Directive 91/71/EEC
- Title: Commission Directive 91/71/EEC of 16 January 1991 completing Council Directive 88/388/EEC on the approximation of the laws of the Member States relating to flavourings for use in foodstuffs and to source materials for their production
- Made by: Commission

History
- Date made: 16 January 1991
- Entry into force: 7 February 1991
- Implementation date: 7 February 1991

= Commission Directive 91/71/EEC =

1991 EU directive

Directive 91/71/EEC is an EU directive that was passed by the European Commission in 1991 regarding the level of sweeteners, flavourings and additives used in foods by states within the European Union and banning foods that did not comply. The directive was repealed in 2011.

== Regulations ==
The directive required that all foodstuffs containing colouring, additives or flavouring, within member states in the EU had to be identified clearly on the packaging. The directive was an attempt to harmonise the identification of sweeteners and prohibit additives within certain foods. The directive would come into force in 1994, when all foods that did not conform would be banned from sale in the EU.
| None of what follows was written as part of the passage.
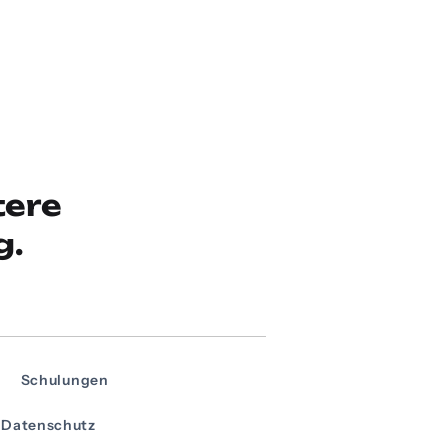
tere
g.
Schulungen
Datenschutz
== Prawn cocktail crisps ==

One particular euromyth about the directive was that it would lead to a ban of prawn cocktail-flavoured crisps in the United Kingdom. The source of the myth was a proposal by EU Commissioner Martin Bangemann to ban artificial sweeteners in crisps, thus leading to news reports that the EU wanted to ban prawn cocktail crisps altogether. As a result, Bangemann was called "The sour kraut who wants to ban our crisps" in the British media, and journalists followed him in Luxembourg and offered him prawn cocktail crisps.
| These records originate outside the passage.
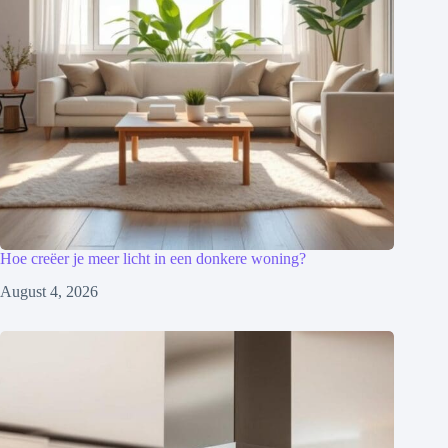
Hoe creëer je meer licht in een donkere woning?
August 4, 2026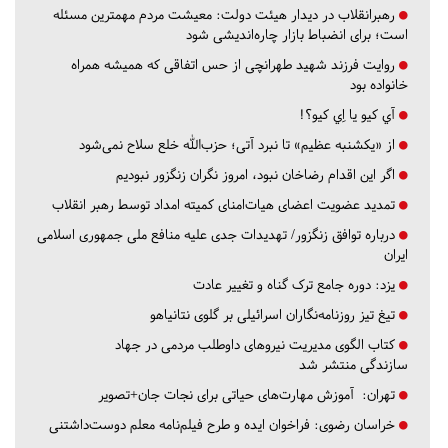
رهبرانقلاب در دیدار هیئت دولت: معیشت مردم مهمترین مسئله
است؛ برای انضباط بازار چاره‌اندیشی شود
روایت فرزند شهید طهرانچی از حس اتفاقی که همیشه همراه
خانواده بود
آي كيو يا اِي كيو؟!
از «یکشنبه عظیم» تا نبرد آتی؛ حزب‌الله خلع سلاح نمی‌شود
اگر این اقدام رضاخان نبود، امروز نگران زنگزور نبودیم
تمدید عضویت اعضای هیات‌امنای کمیته امداد توسط رهبر انقلاب
درباره توافق زنگزور/ تهدیدات جدی علیه منافع ملی جمهوری اسلامی
ایران
یزد:
دوره جامع ترک گناه و تغییر عادت
تیغ تیز روزنامه‌نگاران اسرائیلی بر گلوی نتانیاهو
کتاب الگوی مدیریت نیروهای داوطلب مردمی در جهاد
سازندگی منتشر شد
تهران:
آموزش مهارت‌های حیاتی برای نجات جان+تصویر
خراسان رضوی:
فراخوان ایده و طرح فیلم‌نامه معلم دوست‌داشتنی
The potential ban was later revealed to an error on the part of the UK's Civil Service, which forgot to include specifically-flavoured crisps when they compiled a list of the nation's food items that were to be exempt from the directive. When the food industry pointed out the omission, the mistake was rectified.

The story was parodied in The Thin Blue Line sitcom in which a French EU Commissioner states, "You [British] insist on eating prawn cocktail crisps, despite the fact we have told you not to". It was also cited by Boris Johnson during the United Kingdom's referendum on the British membership in the European Union campaign in 2016.